[EXERCISE TEXT]
■ ■ ■ ■
Dragana Vilinac, who has died after a four-year experience with cancer, was Head Herbalist at Neal’s Yard Remedies for 14 years. A naturalised Briton but born in Yugoslavia, she always mourned the loss of her homeland, and particularly its tolerant and multi-religious ways of life, having spent her childhood flitting among Muslim, Orthodox, Catholic and Jewish families and places of worship with her friends in Sarajevo. She studied nursing and then journalism there between 1975 and 1980, before the city’s unique spirit was crushed by siege and snipers in the wars of the 1990s.
After journalism she quickly gravitated back to her family tradition in herbal medicine, her father being a renowned herbal healer. She studied phytotherapy – the study of the use of natural extracts for healing – at the British School of Herbal Medicine from 1982-1985. She then developed herbal healing products, alongside her clinical work, at a series of companies between 1986 and 1995, first in Sarajevo and then in England, where she co-founded The Herbal Apothecary in Leicester.
■ ■ ■ ■
[GIVEN DATA]
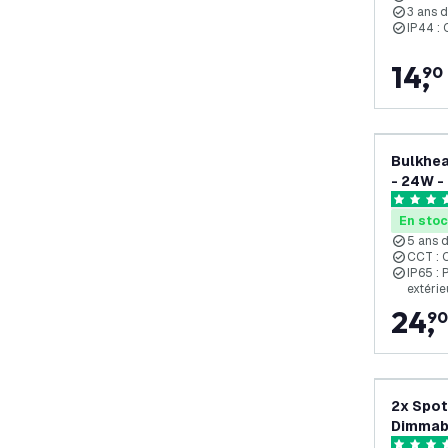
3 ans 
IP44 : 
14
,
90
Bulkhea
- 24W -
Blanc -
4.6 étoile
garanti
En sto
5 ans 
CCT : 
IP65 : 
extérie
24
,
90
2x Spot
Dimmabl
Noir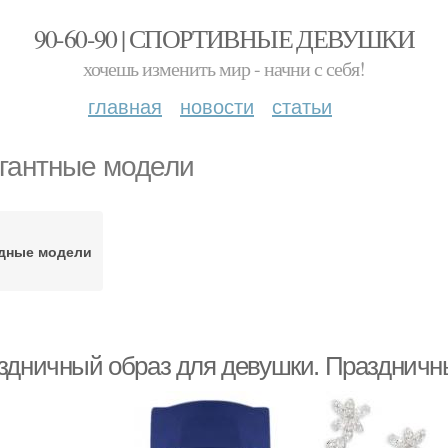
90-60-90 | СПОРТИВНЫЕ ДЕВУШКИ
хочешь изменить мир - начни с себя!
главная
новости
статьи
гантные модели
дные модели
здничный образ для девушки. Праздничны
■ ■ ■ ■
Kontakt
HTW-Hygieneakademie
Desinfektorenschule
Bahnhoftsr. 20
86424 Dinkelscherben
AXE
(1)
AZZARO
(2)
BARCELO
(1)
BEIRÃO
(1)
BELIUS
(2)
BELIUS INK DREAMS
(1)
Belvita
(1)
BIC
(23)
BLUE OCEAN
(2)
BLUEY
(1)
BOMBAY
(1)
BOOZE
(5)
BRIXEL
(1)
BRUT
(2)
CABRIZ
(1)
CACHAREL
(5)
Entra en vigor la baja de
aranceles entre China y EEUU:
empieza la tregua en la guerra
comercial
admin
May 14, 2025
■ ■ ■ ■
[AIM OF THE EXERCISE] In the text about Dragana Vilinac, copy out the part that opens with "After journalism she" and closes with "Apothecary in Leicester.", substituting "firms" for "companies".

[SOLUTION TO THIS PROBLEM]
After journalism she quickly gravitated back to her family tradition in herbal medicine, her father being a renowned herbal healer. She studied phytotherapy – the study of the use of natural extracts for healing – at the British School of Herbal Medicine from 1982-1985. She then developed herbal healing products, alongside her clinical work, at a series of firms between 1986 and 1995, first in Sarajevo and then in England, where she co-founded The Herbal Apothecary in Leicester.